• News
  • Mar 10, 2015

Two New Curatorial Appointments For Queensland Art Gallery | Gallery of Modern Art

Geraldine Kirrihi Barlow,

Queensland Art Gallery | Gallery of Modern Art (QAGOMA) director Chris Saines announced on March 10 the appointments of Aaron Seeto and Geraldine Kirrihi Barlow to the institution’s curatorial team.

Aaron Seeto will be joining as curatorial manager of Asian and Pacific Art. He will be leaving his current role at Sydney’s 4A Center for Contemporary Asian Art, where he has served as director since 2007. Throughout his career, Seeto has developed exhibitions and projects with key Asian artists in Australia and abroad. His curatorial work is centered on the Asia-Pacific region and the impact of migration and globalization within the practice of contemporary art. Recent curatorial projects include: “Yangjiang Group – Actions for Tomorrow” (2015) and “Song Dong—Dad and Mum, Don’t Worry About Us, We Are All Well” (2013), which was in partnership with Carriageworks, Sydney.
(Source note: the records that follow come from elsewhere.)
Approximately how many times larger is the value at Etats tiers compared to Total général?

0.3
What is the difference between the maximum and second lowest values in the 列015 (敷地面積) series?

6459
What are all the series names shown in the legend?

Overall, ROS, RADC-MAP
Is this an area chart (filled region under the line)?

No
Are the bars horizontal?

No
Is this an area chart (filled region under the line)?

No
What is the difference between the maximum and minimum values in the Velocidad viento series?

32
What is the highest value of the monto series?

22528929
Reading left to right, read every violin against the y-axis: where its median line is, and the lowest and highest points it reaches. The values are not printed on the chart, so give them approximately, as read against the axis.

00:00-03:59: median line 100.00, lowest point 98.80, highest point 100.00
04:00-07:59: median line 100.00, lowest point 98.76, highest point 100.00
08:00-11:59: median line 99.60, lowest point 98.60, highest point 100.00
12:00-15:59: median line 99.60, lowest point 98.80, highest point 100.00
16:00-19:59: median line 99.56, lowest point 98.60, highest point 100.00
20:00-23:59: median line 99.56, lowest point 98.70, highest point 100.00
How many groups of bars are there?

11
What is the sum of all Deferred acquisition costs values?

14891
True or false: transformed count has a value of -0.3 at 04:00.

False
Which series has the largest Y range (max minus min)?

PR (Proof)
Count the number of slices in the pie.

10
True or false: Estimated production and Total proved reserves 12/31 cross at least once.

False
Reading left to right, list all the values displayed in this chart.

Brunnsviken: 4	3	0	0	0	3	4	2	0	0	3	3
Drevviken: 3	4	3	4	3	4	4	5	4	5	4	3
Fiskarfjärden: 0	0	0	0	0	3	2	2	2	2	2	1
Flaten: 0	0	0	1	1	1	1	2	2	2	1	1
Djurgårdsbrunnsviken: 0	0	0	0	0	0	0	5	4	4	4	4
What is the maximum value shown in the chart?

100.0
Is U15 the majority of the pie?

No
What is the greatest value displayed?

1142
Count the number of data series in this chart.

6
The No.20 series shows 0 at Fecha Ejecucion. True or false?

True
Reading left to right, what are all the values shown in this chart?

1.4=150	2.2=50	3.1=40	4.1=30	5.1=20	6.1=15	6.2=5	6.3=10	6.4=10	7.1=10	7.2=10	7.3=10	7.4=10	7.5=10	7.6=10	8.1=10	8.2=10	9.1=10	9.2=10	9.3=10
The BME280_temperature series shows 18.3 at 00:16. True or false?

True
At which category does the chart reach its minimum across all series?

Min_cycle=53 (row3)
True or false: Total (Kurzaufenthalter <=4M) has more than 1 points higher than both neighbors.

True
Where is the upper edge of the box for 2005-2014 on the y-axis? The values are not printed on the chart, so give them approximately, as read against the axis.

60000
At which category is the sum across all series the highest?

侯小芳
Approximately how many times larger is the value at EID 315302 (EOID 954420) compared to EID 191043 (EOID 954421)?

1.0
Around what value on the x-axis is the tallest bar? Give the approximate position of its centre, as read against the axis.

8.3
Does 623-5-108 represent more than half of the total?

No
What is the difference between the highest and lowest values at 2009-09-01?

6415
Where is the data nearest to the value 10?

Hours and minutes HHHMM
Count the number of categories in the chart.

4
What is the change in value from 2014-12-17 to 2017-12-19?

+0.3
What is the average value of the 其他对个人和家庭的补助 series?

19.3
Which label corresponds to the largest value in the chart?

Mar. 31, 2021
On Seeto’s appointment Saines comments, “Aaron’s contributions to conversations about contemporary Asian culture could not be more relevant to the APT. He will have much to contribute as we enter the exhibition series’s third decade.”

Barlow will be taking up the role of curatorial manager of International Art. She is currently senior curator and collection manager at Melbourne’s Monash University Museum of Art (MUMA) where she has worked since 2004. Barlow has had previous tenures at several other renowned organizations in Victoria, such as the Australian Center for Contemporary Art, Heide Museum of Modern Art and the Melbourne International Biennial. Her recent curatorial project “Concrete,” which was shown at MUMA in 2014, will travel to the Tophane-i Amire Culture and Arts Center in Istanbul in September. “Geraldine’s background in working with emerging and established artists from around the world,” praises Saines, “will open new avenues for QAGOMA internationally.”

The two appointments come in the lead-up to the opening of the 8th Asia Pacific Triennial of Contemporary Art (APT8) in November later this year.